L’avenir du groupe Emond
En décembre 2023, Philippe Emond fêtera ses 30 ans de carrière. Un bel âge pour prendre sa retraite mais rien n’est décidé pour l’heure. Reste encore à inaugurer une prochaine concession à la Cloche d’Or: «l’investissement d’une vie», dit-il et à concrétiser quelques projets.
La prolongation du partenariat avec Bilia sera néanmoins le dernier. L’homme qui s’est déjà battu contre un cancer, fait opérer de la colonne vertébrale et récupère doucement la mobilité de sa main souhaite trouver plus de temps pour lui et ses proches. Ce qui est relativement conflictuel avec les 100.000 km encore parcourus chaque année.
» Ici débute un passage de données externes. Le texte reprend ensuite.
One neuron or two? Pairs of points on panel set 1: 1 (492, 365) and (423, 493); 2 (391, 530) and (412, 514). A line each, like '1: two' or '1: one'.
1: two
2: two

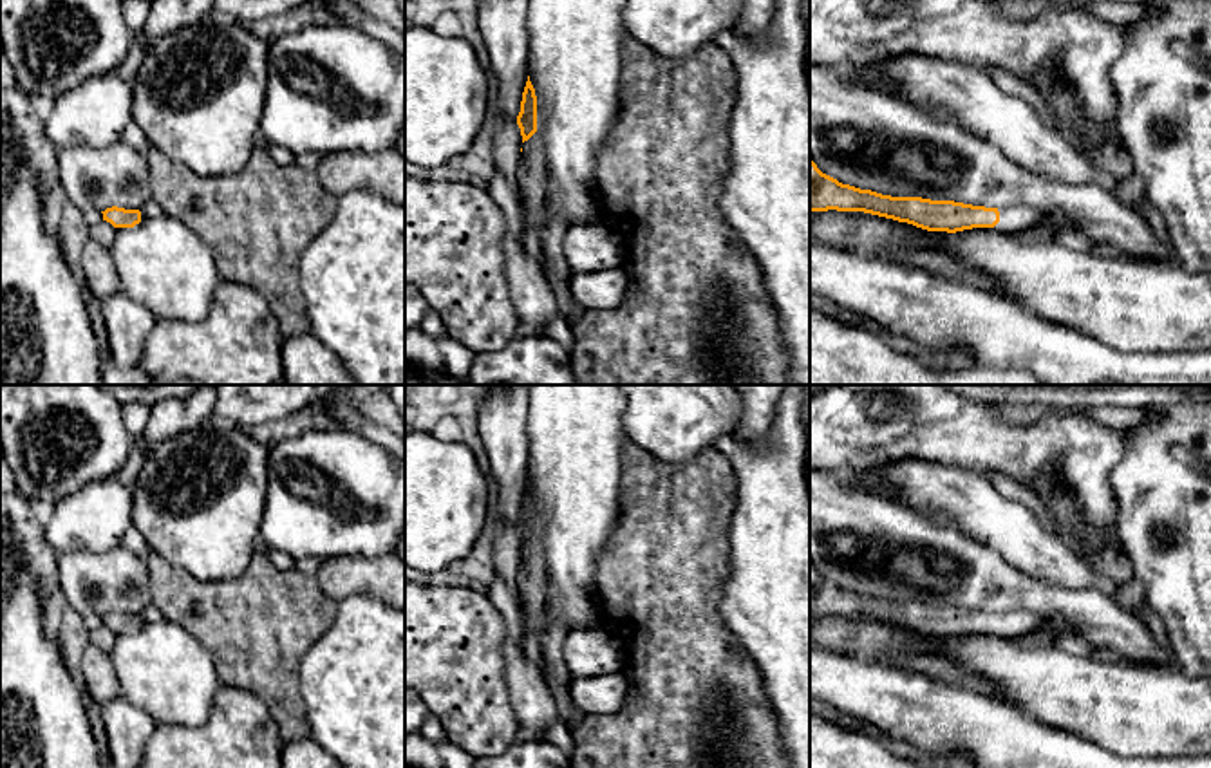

Son fils, pilier de l’équipe du Standard de Liège, ne reprendra pas l’affaire et son petit-fils qu’il entend voir plus souvent, n’a que deux ans. Pas de succession familiale donc mais ce qui est certain, c’est qu’il souhaite préserver les valeurs qui animent ses concessions. L’homme d’affaires affirme connaître les prénoms de ses 380 employés et commencer sa journée par les saluer un par un. Personne n’est engagé dans cette «grande famille» sans d’abord passer devant le patriarche et lui seul valide les contrats. La consigne donnée à ses cadres est de ne lui amener que des candidats qui sont des atouts et une évaluation des compétences et des valeurs est menée pour chacun d’eux; «si je peux tolérer quelques points en moins pour les premières, je ne laisse rien passer pour les secondes».
Le directeur est attaché à la politesse et aux belles manières dans les relations avec la clientèle mais également entre collaborateurs. Il aime croire en une recette Emond, à l’élaboration d’une histoire collective et à des valeurs communes. Simplicité, honnêteté et sens de la parole donnée; Philippe Emond donne l’impression de s’être arraché à son milieu social tout en ayant gardé les valeurs qui le constituent.